The second thing was to segment the roughly 560,000 clitic verbforms, leaving only around 15,000 base verbforms. This is on the understanding that we can deal with the unsegmented forms via dynamic analysis and tagging – the download of the refactored dictionary contains a file with sample PHP functions that will do this. These standalone verbforms then have to be added back to the dictionary, because they usually entail orthographical variations in terms of accents. For example, the imperative 3 singular of decir is diga when it is standalone, but díga when a clitic pronoun is attached, as in dígame.

The last thing was to remove all the names, because the autoglosser will assume that something is a name of some sort if it starts with a capital.

The end result is a dictionary file with around 130,000 entries. This is probably not perfect (eg the clitic functions will segment háblenosles above as imperative 3 singular + 1 plural + 3 singular, and not admit the alternative of imperative 3 plural + 2 plural + 3 singular), but the file is a lot more manageable now.

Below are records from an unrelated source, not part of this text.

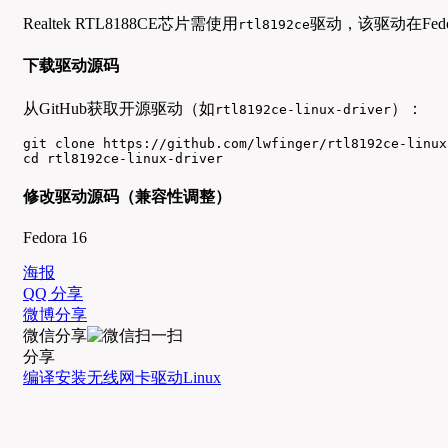
Realtek RTL8188CE芯片需使用
驱动，该驱动在Fed
rtl8192ce
下载驱动源码
从GitHub获取开源驱动（如
）：
rtl8192ce-linux-driver
git clone https://github.com/lwfinger/rtl8192ce-linux
cd rtl8192ce-linux-driver
修改驱动源码（兼容性调整）
Fedora 16
海报
QQ 分享
微博分享
微信分享
分享
编译安装
无线网卡
驱动
Linux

The autoglosser takes a bow …

July 16th, 2010

At the very interesting Welsh Syntax seminar in Gregynog, there were a couple of presentations from the ESRC Centre, which should shortly be up on the seminar’s webpage. I spoke to a few slides on the first, summarising why the Bangor autoglosser had been developed, and what it does, and we also publicised the BangorTalk test site. Quite a lot of material has now been posted there, mainly to check how well the importer/autoglosser works, and also to experiment with presentation and layout. At the minute, the pages showing the text are pretty heavy to process, and also slow to show the gloss popups on older browsers (because the webpage is pretty big), so the next step there is to find a way (preferably using AJAX) to page through the text in chunks of about 50 utterances without interfering with the audio playback. Over the next few weeks I’ll be revising the Welsh and Spanish dictionaries, and doing a first version of a Spanish constraint grammar.

Constraint Grammar tutorial

May 14th, 2010

I’ve been doing some work over the past few weeks with the ESRC Centre for Research on Bilingualism at Bangor University, focussing on autoglossing their Welsh and Spanish conversation transcripts. As part of that, I’ve been using Constraint Grammar again as a possible approach to disambiguating words in the text.

Fran Tyers introduced me to CG, which is licensed under the GPL, when we were working on the Apertium Welsh translator 18 months ago. The Welsh grammar we ended up with, containing about 130 rules, was quite small by CG standards (the Portuguese CG grammar has around 9,000 rules), but was pretty effective.

In the course of revising and expanding that grammar, I thought it would consolidate my own learning to write a short tutorial, which might be useful to others as a gentler introduction to this very elegant and versatile system than the manual and howto. The result is a short note on Getting started with Constraint Grammar, using a Welsh sentence as the example text. The TeX source file is here, in case anyone wants to improve on it or extend it.

Quechua segmenter

August 24th, 2007

I’ve been working with Fran Tyers and the Apertium people over the past few months, and one of the issues for any MT system is dealing with the source language text that is fed into it. For interest, I decided to look at how an agglutinative language like Quechua might be dealt with, and the result is a very basic Quechua segmenter – there’s more info on the page. This needs much more work on the code (eg the ability to input connected, punctuated text) and a much bigger dictionary, but it actually works quite well.